There are other options as well. A company named Tokenized, for example, creates tokens that provide some rights in the real world - membership cards, access rights, loyalty points, and more. All this is built on the basis of the Bitcoin SV (BSV) blockchain. According to the developers, such tokens are extremely easy to regulate. Up to providing access to the platform to official legal entities, which will be able to create court orders with a special digital signature on it, which can freeze other smart contracts and even withdraw tokens from circulation. For regulators, this is extremely promising, but alas, this project has not yet been implemented either.

But at the moment there is still the possibility to sell legally clean security tokens legally. The so-called Security Token Offering (STO).

What is STO?

In fact, it is a fundraising platform that can significantly facilitate and legalize the tokenization process.

Many people still remember the so-called initial coin offering (ICO) boom. Yes, this is when a still non-existent project issued its own tokens, which made it possible to obtain various rights, if the idea was still implemented. And absolutely anyone could buy them.

The regulator, of course, did not like the fact that someone was collecting millions, moreover, outside the tax system and on ideas that were not even clearly formed, so they began to actively fight ICO. In response, the issuers participating in the ICO stated that their digital assets are not securities, but full-fledged utility tokens, so they do not fall under official jurisdiction.

However, they did not succeed, since the criteria for the value of an asset are determined not only by those who issue this asset. As a result of the proceedings, the SEC ruled that only bitcoin and ether are not securities, since they have a decentralized governance model. Everything else is security tokens that are subject to regulation. In addition, it turned out that a significant part of ICO projects is fraudulent. So, for example, in 2017, their share, according to official reports, amounted to 80 percent of the total.

The conclusions were made, so that the STO, which is very similar to the ICO, is now much more in line with the official norms.

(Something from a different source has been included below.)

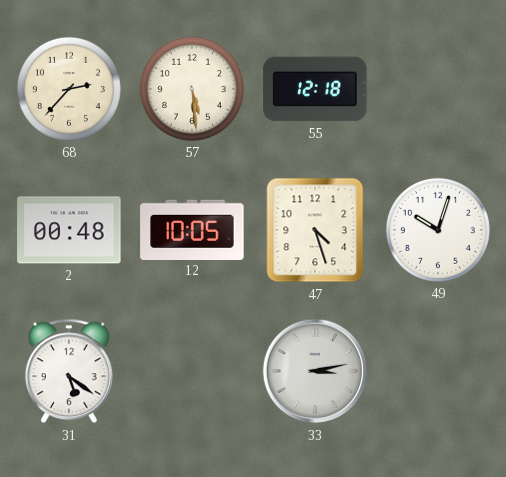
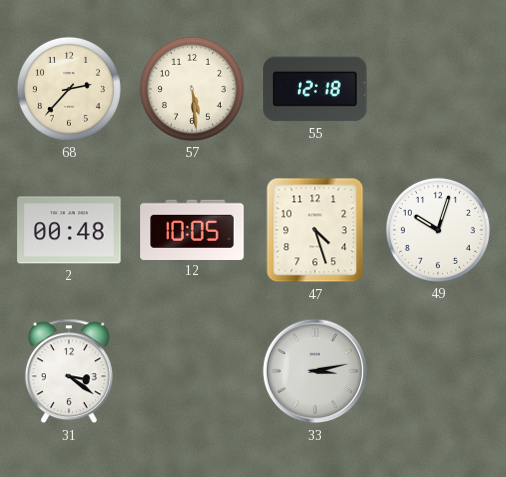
31: 5:21 -> 3:21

Each such project is now supported and provided with real assets, can cooperate with regulators and is involved in paying taxes.

Alas, even this is not enough - in most countries, there is simply absent any regulatory framework, according to which such projects could be effectively regulated. Therefore, in a number of countries, they are simply banned - in China, India and South Korea, for example.

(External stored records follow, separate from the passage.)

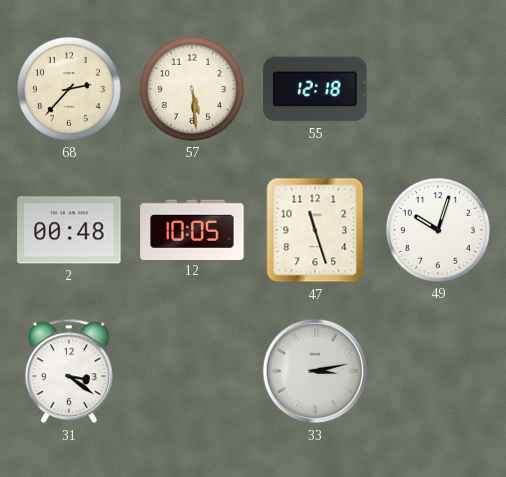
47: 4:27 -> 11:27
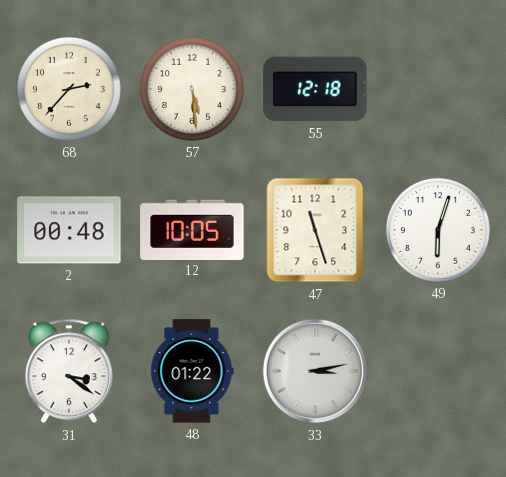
49: 10:03 -> 6:03
48: none -> 01:22
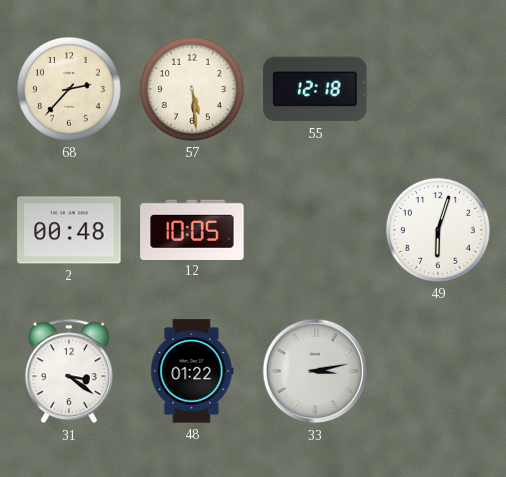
47: 11:27 -> none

But in other countries the situation is different. In Estonia, for example, security tokens are officially recognized, so local companies can work with them without any problems. This was immediately used by stakeholders - a decentralized cryptocurrency service "Exchange" was launched, and it works with shares of popular companies listed on the international Nasdaq exchange, including Apple, Tesla, Facebook and Netflix, through security tokens.

Moreover, Exchange made it possible for its users to carry out STO not only with the help of cryptocurrency, but also through the fiat currency. Of course, investors must pass additional KYC levels in order to confirm their compliance with the European Union directives in this regard. Especially - "Markets in Financial Instruments Directive II."

Let's go further. Is the tokenized economy real?

In theory, yes. practically - time will show.

If the regulatory framework is properly adjusted, at least in the most important countries of the world, then the chances of this will significantly increase. However, many large companies have already appreciated the potential of tokenization. In the United States, for example, a large company Big Four EY has begun to tokenize wine, chickens and eggs using its own blockchain platform. And in Russia, for example, a project to tokenize palladium stocks raised about $ 7 million.

So when STOs receive official approvals from most of the major regulators, they can have a big impact on the existing financial system. And this will be another change in the world that became possible thanks to the blockchain.